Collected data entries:
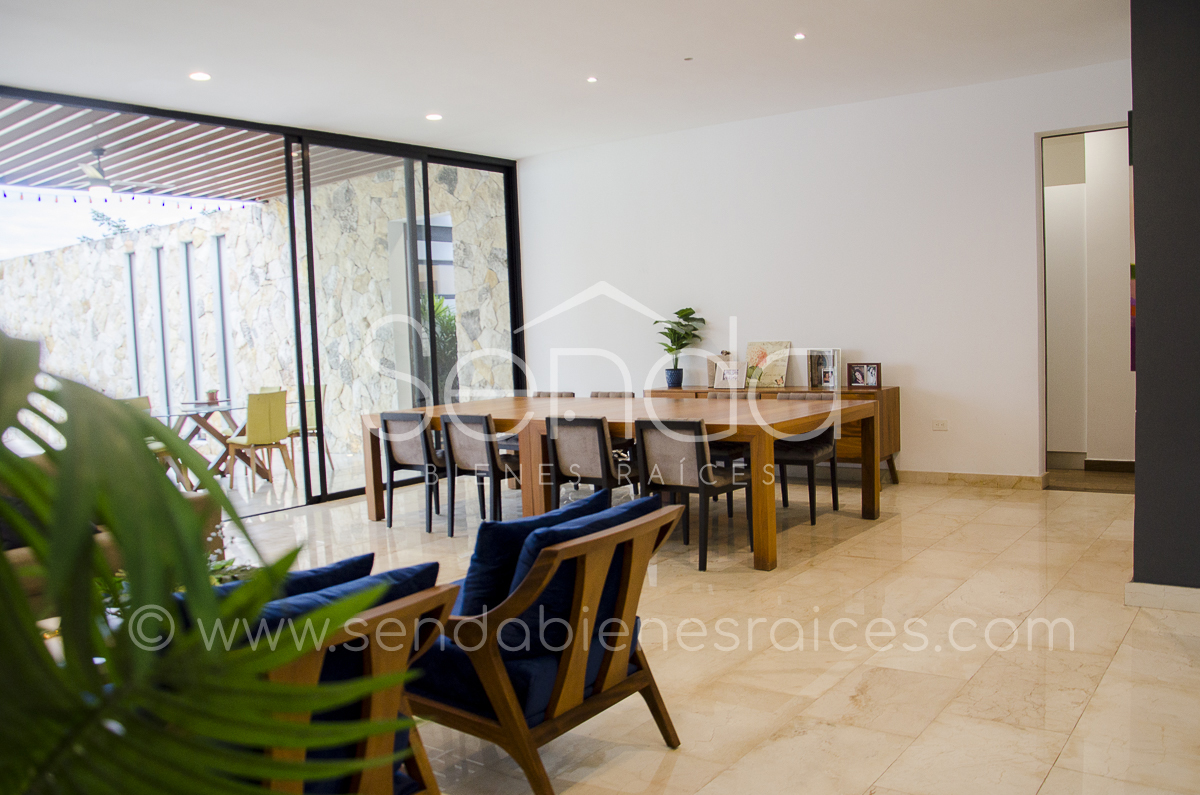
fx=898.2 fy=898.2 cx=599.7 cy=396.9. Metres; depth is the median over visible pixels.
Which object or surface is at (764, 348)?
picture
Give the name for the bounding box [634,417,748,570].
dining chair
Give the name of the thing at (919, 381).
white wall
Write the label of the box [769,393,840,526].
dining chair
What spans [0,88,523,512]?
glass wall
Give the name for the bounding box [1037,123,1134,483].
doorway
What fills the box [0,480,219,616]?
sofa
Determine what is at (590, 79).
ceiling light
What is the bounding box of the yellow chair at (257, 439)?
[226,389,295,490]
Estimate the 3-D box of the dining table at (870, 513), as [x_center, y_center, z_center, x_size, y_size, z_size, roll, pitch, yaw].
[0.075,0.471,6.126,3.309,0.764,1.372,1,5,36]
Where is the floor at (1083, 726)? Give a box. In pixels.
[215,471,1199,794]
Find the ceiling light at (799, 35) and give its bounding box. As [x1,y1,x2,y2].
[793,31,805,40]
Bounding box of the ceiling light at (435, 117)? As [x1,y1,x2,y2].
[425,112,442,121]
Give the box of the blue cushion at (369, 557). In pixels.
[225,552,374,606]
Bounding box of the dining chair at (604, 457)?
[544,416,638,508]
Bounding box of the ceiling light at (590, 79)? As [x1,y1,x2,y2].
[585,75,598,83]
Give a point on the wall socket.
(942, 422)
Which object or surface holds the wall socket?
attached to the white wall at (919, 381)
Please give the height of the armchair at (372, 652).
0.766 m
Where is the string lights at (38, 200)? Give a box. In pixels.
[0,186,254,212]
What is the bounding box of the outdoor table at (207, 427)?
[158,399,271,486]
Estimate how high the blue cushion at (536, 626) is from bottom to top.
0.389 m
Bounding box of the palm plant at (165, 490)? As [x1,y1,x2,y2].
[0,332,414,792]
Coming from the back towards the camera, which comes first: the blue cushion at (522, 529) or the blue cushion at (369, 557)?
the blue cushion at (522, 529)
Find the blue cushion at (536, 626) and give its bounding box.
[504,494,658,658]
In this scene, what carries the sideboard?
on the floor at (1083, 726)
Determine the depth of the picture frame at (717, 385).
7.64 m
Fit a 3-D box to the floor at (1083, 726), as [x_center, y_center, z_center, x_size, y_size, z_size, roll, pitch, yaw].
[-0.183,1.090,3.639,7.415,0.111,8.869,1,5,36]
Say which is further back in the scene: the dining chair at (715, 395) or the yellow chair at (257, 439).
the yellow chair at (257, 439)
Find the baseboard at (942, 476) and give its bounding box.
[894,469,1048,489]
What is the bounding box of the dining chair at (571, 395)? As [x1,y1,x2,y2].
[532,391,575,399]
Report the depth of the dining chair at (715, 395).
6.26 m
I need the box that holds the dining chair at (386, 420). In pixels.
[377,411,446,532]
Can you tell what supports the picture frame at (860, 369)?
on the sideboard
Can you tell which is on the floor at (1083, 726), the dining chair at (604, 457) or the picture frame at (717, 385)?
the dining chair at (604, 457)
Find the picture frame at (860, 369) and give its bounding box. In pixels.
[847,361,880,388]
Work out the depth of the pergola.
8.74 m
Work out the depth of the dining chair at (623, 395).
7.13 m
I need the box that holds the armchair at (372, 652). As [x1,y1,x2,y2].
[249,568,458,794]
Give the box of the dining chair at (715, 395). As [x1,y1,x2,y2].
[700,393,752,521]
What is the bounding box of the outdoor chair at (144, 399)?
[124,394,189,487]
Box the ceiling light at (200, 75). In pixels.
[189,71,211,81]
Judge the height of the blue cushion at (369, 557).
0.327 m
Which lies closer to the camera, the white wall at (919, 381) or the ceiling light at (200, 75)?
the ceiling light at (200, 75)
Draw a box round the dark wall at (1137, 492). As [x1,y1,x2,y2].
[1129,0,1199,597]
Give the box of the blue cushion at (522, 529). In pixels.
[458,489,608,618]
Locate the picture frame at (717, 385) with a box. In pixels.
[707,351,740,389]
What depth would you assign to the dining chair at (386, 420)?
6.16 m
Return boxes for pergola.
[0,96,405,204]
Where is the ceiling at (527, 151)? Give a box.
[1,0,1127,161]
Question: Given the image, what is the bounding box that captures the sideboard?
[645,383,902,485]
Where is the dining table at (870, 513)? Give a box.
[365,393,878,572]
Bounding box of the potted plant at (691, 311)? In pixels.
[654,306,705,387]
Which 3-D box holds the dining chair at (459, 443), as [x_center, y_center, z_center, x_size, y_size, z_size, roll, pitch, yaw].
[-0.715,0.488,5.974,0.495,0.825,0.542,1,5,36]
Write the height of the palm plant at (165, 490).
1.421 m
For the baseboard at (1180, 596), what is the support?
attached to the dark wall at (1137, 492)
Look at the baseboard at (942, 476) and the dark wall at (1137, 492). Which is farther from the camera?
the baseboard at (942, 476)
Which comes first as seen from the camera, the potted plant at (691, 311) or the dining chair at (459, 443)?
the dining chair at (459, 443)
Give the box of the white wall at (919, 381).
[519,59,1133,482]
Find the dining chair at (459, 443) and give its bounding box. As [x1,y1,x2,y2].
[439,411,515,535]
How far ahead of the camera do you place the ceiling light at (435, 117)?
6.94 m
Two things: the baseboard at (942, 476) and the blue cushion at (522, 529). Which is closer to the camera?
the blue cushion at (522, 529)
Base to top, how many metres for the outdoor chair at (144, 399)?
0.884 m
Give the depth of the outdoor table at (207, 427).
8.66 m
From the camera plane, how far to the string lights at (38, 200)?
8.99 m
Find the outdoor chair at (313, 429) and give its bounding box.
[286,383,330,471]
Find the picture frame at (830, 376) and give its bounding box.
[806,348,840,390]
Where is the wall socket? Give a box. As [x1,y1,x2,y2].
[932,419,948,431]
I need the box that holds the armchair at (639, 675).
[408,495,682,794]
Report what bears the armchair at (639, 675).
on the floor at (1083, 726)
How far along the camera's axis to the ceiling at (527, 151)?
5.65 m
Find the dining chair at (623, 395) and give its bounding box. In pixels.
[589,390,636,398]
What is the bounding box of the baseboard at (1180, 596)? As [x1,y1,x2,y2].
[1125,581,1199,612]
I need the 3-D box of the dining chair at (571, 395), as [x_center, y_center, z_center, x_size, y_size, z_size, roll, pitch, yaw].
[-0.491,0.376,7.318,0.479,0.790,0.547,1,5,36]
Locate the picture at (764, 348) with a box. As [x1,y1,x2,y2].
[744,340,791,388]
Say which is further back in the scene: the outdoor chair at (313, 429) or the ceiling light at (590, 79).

[WHAT THE TASK REQUIRES] Return the records above verbatim, leaving out images.

[OUTPUT OF THE EXERCISE]
fx=898.2 fy=898.2 cx=599.7 cy=396.9. Metres; depth is the median over visible pixels.
Which object or surface is at (764, 348)?
picture
Give the name for the bounding box [634,417,748,570].
dining chair
Give the name of the thing at (919, 381).
white wall
Write the label of the box [769,393,840,526].
dining chair
What spans [0,88,523,512]?
glass wall
Give the name for the bounding box [1037,123,1134,483].
doorway
What fills the box [0,480,219,616]?
sofa
Determine what is at (590, 79).
ceiling light
What is the bounding box of the yellow chair at (257, 439)?
[226,389,295,490]
Estimate the 3-D box of the dining table at (870, 513), as [x_center, y_center, z_center, x_size, y_size, z_size, roll, pitch, yaw].
[0.075,0.471,6.126,3.309,0.764,1.372,1,5,36]
Where is the floor at (1083, 726)? Give a box. In pixels.
[215,471,1199,794]
Find the ceiling light at (799, 35) and give its bounding box. As [x1,y1,x2,y2].
[793,31,805,40]
Bounding box of the ceiling light at (435, 117)? As [x1,y1,x2,y2].
[425,112,442,121]
Give the box of the blue cushion at (369, 557). In pixels.
[225,552,374,606]
Bounding box of the dining chair at (604, 457)?
[544,416,638,508]
Bounding box of the ceiling light at (590, 79)? As [x1,y1,x2,y2].
[585,75,598,83]
Give a point on the wall socket.
(942, 422)
Which object or surface holds the wall socket?
attached to the white wall at (919, 381)
Please give the height of the armchair at (372, 652).
0.766 m
Where is the string lights at (38, 200)? Give a box. In pixels.
[0,186,254,212]
What is the bounding box of the outdoor table at (207, 427)?
[158,399,271,486]
Estimate how high the blue cushion at (536, 626) is from bottom to top.
0.389 m
Bounding box of the palm plant at (165, 490)? As [x1,y1,x2,y2].
[0,332,414,792]
Coming from the back towards the camera, which comes first: the blue cushion at (522, 529) or the blue cushion at (369, 557)?
the blue cushion at (522, 529)
Find the blue cushion at (536, 626) and give its bounding box.
[504,494,658,658]
In this scene, what carries the sideboard?
on the floor at (1083, 726)
Determine the depth of the picture frame at (717, 385).
7.64 m
Fit a 3-D box to the floor at (1083, 726), as [x_center, y_center, z_center, x_size, y_size, z_size, roll, pitch, yaw].
[-0.183,1.090,3.639,7.415,0.111,8.869,1,5,36]
Say which is further back in the scene: the dining chair at (715, 395) or the yellow chair at (257, 439).
the yellow chair at (257, 439)
Find the baseboard at (942, 476) and give its bounding box.
[894,469,1048,489]
What is the bounding box of the dining chair at (571, 395)? As [x1,y1,x2,y2].
[532,391,575,399]
Report the depth of the dining chair at (715, 395).
6.26 m
I need the box that holds the dining chair at (386, 420). In pixels.
[377,411,446,532]
Can you tell what supports the picture frame at (860, 369)?
on the sideboard
Can you tell which is on the floor at (1083, 726), the dining chair at (604, 457) or the picture frame at (717, 385)?
the dining chair at (604, 457)
Find the picture frame at (860, 369) and give its bounding box. In pixels.
[847,361,880,388]
Work out the depth of the pergola.
8.74 m
Work out the depth of the dining chair at (623, 395).
7.13 m
I need the box that holds the armchair at (372, 652). As [x1,y1,x2,y2].
[249,568,458,794]
Give the box of the dining chair at (715, 395). As [x1,y1,x2,y2].
[700,393,752,521]
What is the bounding box of the outdoor chair at (144, 399)?
[124,394,189,487]
Box the ceiling light at (200, 75). In pixels.
[189,71,211,81]
Judge the height of the blue cushion at (369, 557).
0.327 m
Which lies closer to the camera, the white wall at (919, 381) or the ceiling light at (200, 75)?
the ceiling light at (200, 75)
Draw a box round the dark wall at (1137, 492). As [x1,y1,x2,y2].
[1129,0,1199,597]
Give the box of the blue cushion at (522, 529). In pixels.
[458,489,608,618]
Locate the picture frame at (717, 385) with a box. In pixels.
[707,351,740,389]
What depth would you assign to the dining chair at (386, 420)?
6.16 m
Return boxes for pergola.
[0,96,405,204]
Where is the ceiling at (527, 151)? Give a box.
[1,0,1127,161]
Question: Given the image, what is the bounding box that captures the sideboard?
[645,383,902,485]
Where is the dining table at (870, 513)? Give a box.
[365,393,878,572]
Bounding box of the potted plant at (691, 311)? In pixels.
[654,306,705,387]
Which 3-D box holds the dining chair at (459, 443), as [x_center, y_center, z_center, x_size, y_size, z_size, roll, pitch, yaw].
[-0.715,0.488,5.974,0.495,0.825,0.542,1,5,36]
Write the height of the palm plant at (165, 490).
1.421 m
For the baseboard at (1180, 596), what is the support?
attached to the dark wall at (1137, 492)
Look at the baseboard at (942, 476) and the dark wall at (1137, 492). Which is farther from the camera?
the baseboard at (942, 476)
Which comes first as seen from the camera, the potted plant at (691, 311) or the dining chair at (459, 443)?
the dining chair at (459, 443)
Give the box of the white wall at (919, 381).
[519,59,1133,482]
Find the dining chair at (459, 443) and give its bounding box. As [x1,y1,x2,y2].
[439,411,515,535]
How far ahead of the camera do you place the ceiling light at (435, 117)?
6.94 m
Two things: the baseboard at (942, 476) and the blue cushion at (522, 529). Which is closer to the camera?
the blue cushion at (522, 529)
Base to top, how many metres for the outdoor chair at (144, 399)?
0.884 m
Give the depth of the outdoor table at (207, 427).
8.66 m
From the camera plane, how far to the string lights at (38, 200)?
8.99 m
Find the outdoor chair at (313, 429) and give its bounding box.
[286,383,330,471]
Find the picture frame at (830, 376) and give its bounding box.
[806,348,840,390]
Where is the wall socket? Give a box. As [x1,y1,x2,y2].
[932,419,948,431]
I need the box that holds the armchair at (639, 675).
[408,495,682,794]
Report what bears the armchair at (639, 675).
on the floor at (1083, 726)
How far along the camera's axis to the ceiling at (527, 151)?
5.65 m
Find the dining chair at (623, 395) and give its bounding box. In pixels.
[589,390,636,398]
What is the bounding box of the baseboard at (1180, 596)? As [x1,y1,x2,y2].
[1125,581,1199,612]
I need the 3-D box of the dining chair at (571, 395), as [x_center, y_center, z_center, x_size, y_size, z_size, roll, pitch, yaw].
[-0.491,0.376,7.318,0.479,0.790,0.547,1,5,36]
Locate the picture at (764, 348) with a box. As [x1,y1,x2,y2].
[744,340,791,388]
Say which is further back in the scene: the outdoor chair at (313, 429) or the ceiling light at (590, 79).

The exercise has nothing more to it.